ABOUT THIS TASK:
Pictures in the entries below are excluded; copy only the lines from the one containing "infographic aims to" to the one containing "the passage with", both included.

:: INPUT MATERIAL ::

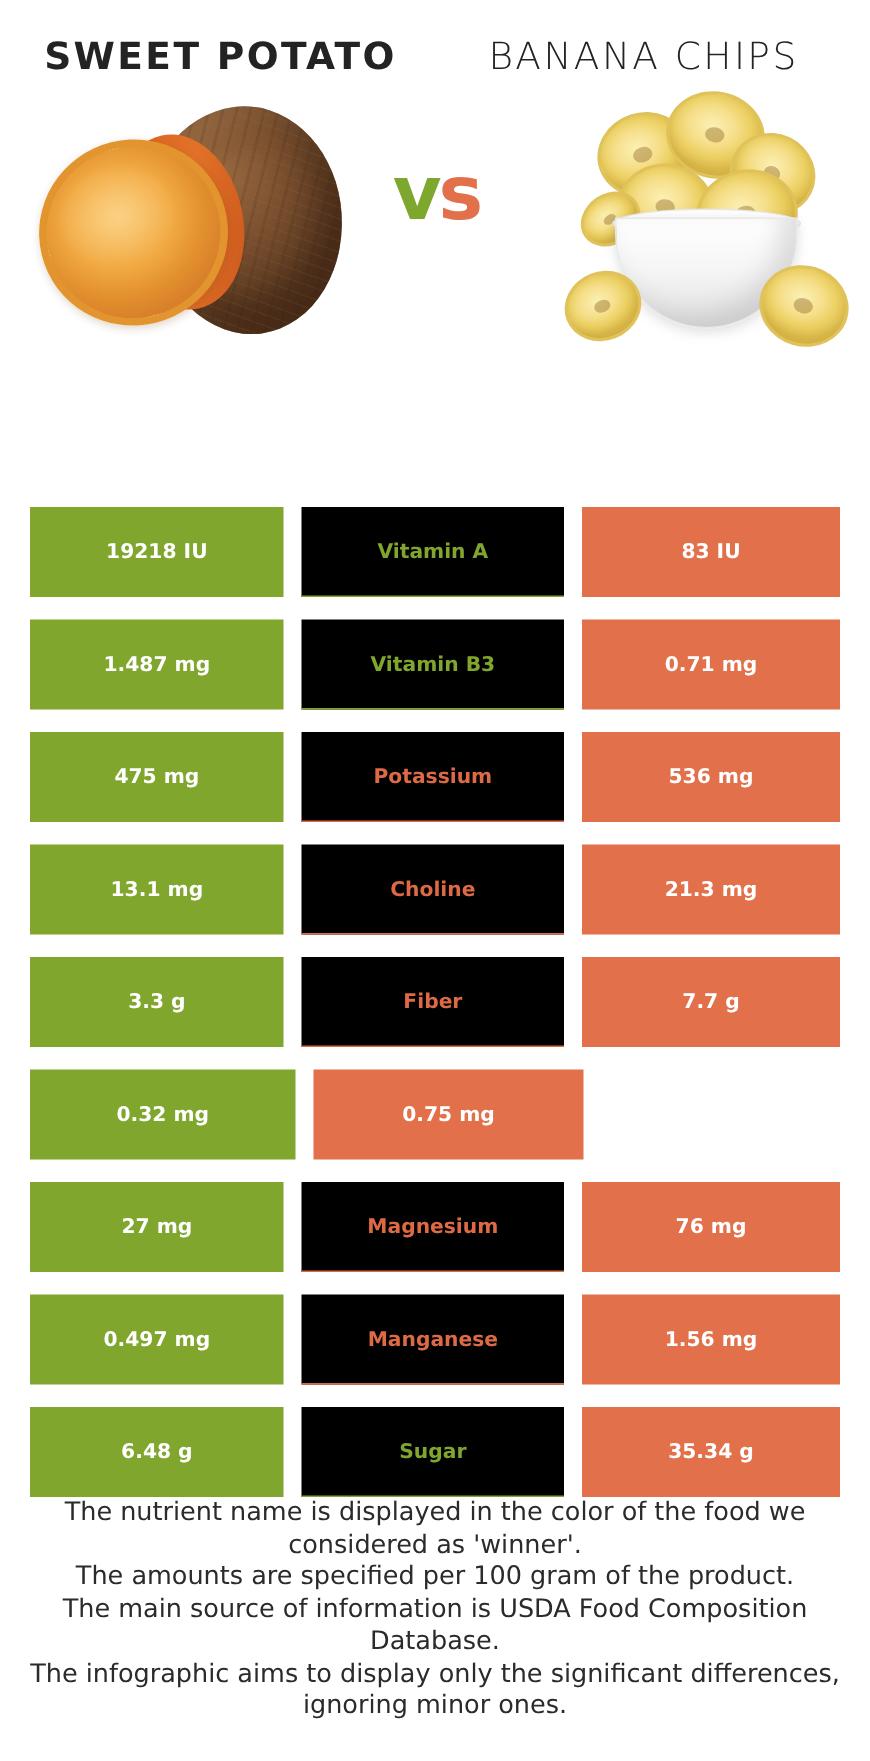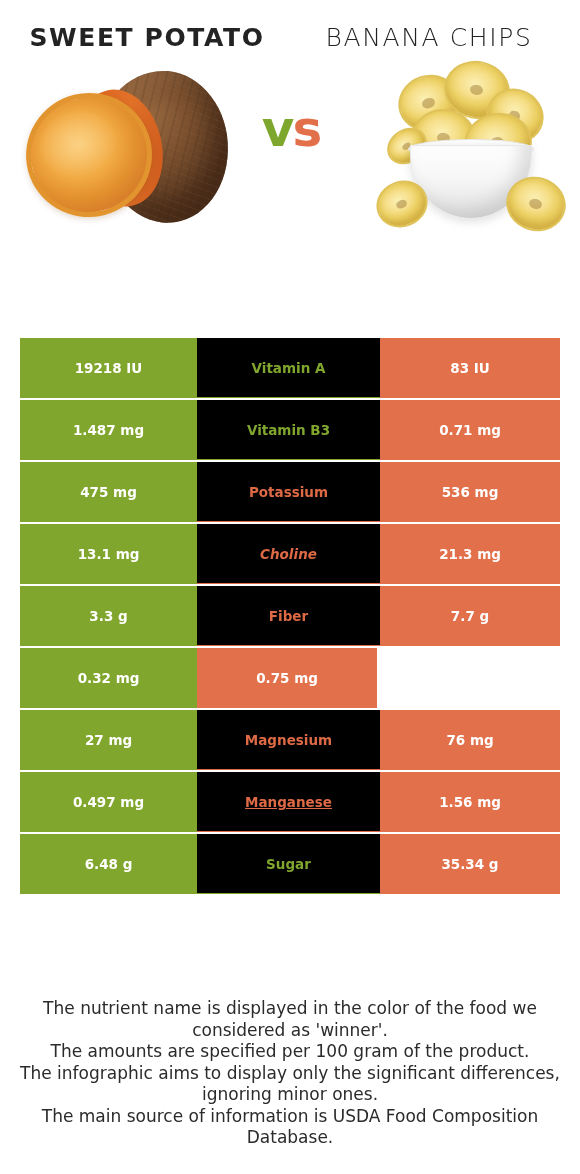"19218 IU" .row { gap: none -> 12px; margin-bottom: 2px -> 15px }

:::
:: INPUT MATERIAL ::

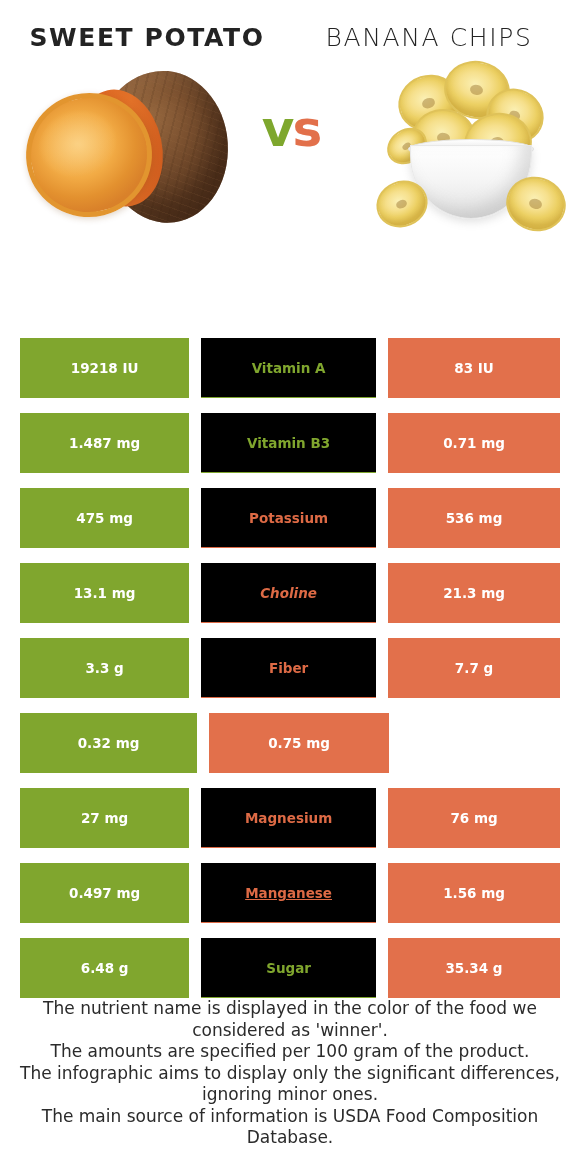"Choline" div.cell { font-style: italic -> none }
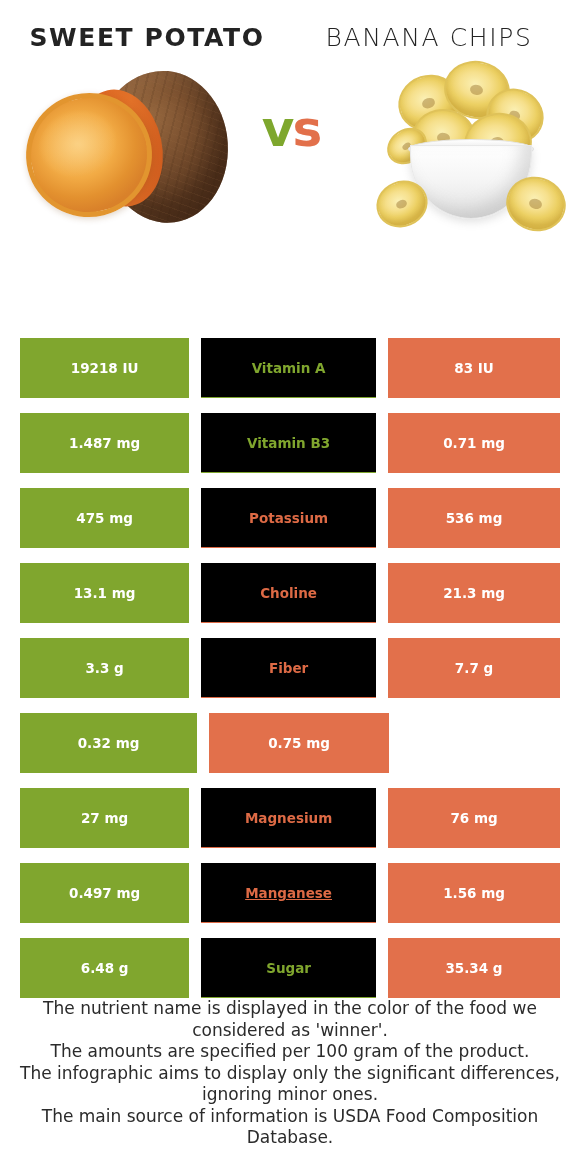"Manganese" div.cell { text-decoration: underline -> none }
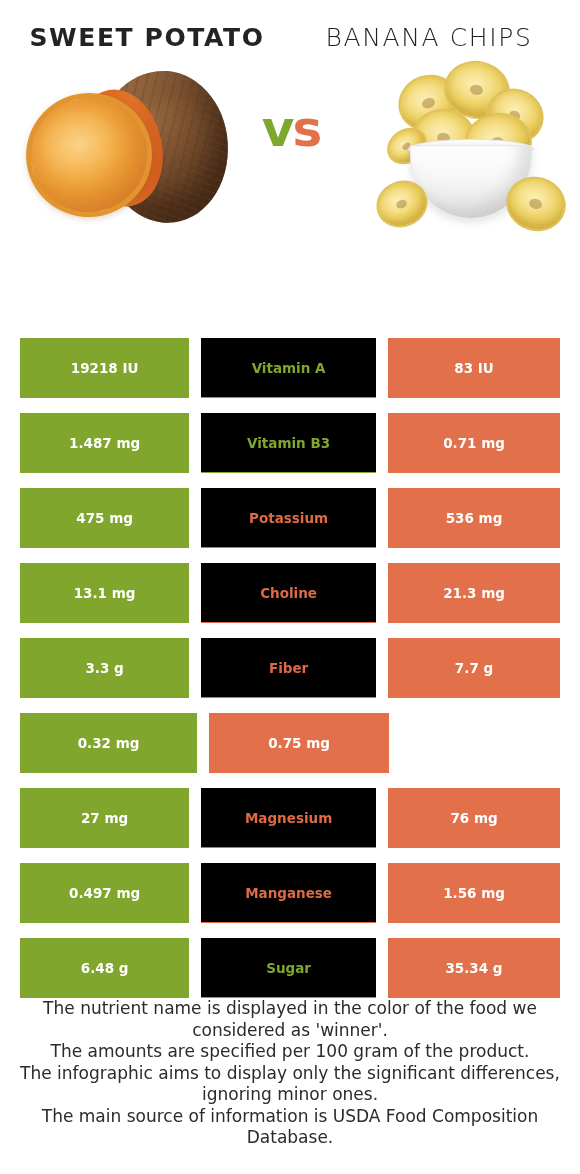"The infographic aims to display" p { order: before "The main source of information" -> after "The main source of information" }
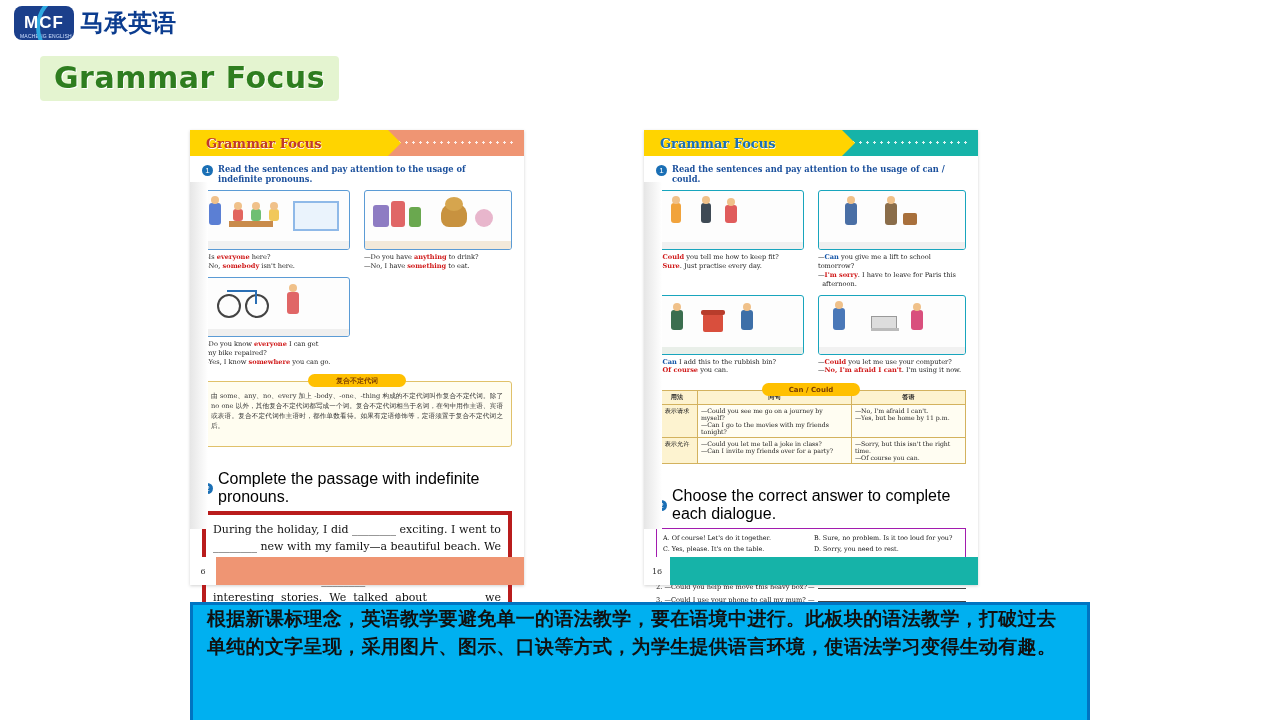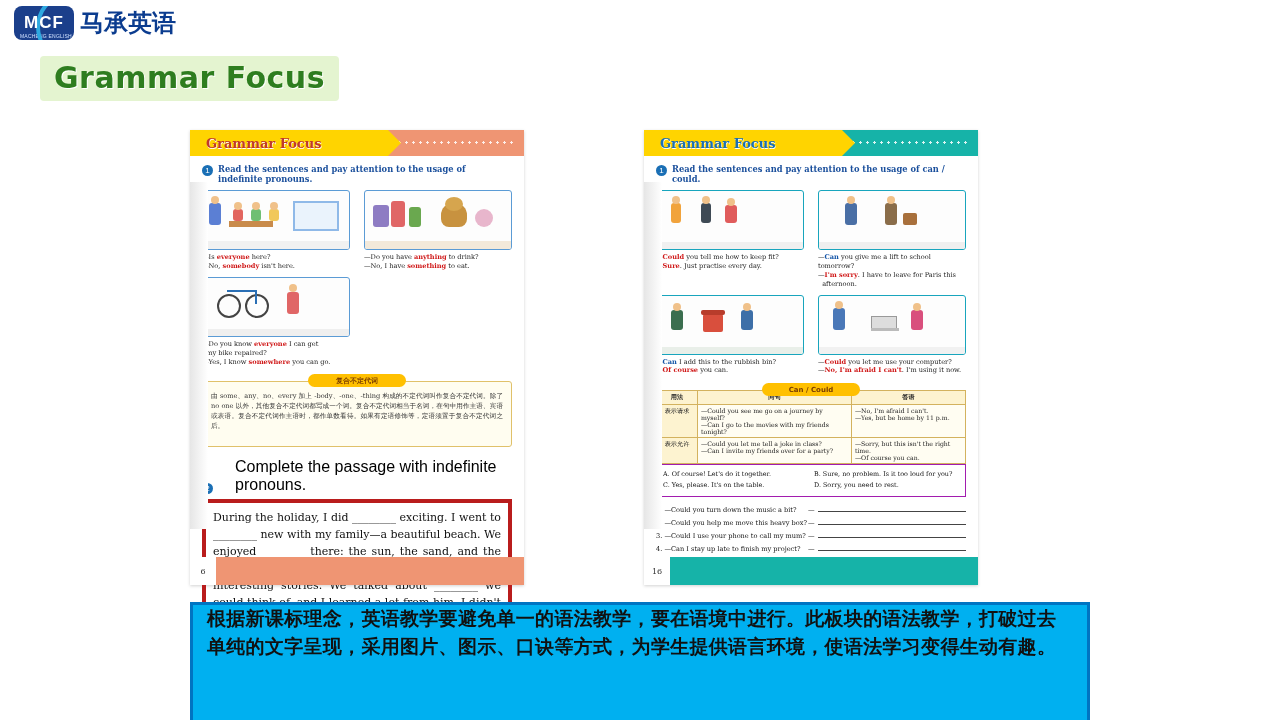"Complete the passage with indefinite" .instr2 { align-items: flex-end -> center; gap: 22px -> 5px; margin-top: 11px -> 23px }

:::

SOLUTION FOR THIS TASK:
"The infographic aims to display" p { order: before "The main source of information" -> after "The main source of information" }
"Complete the passage with indefinite" .instr2 { align-items: flex-end -> center; gap: 22px -> 5px; margin-top: 11px -> 23px }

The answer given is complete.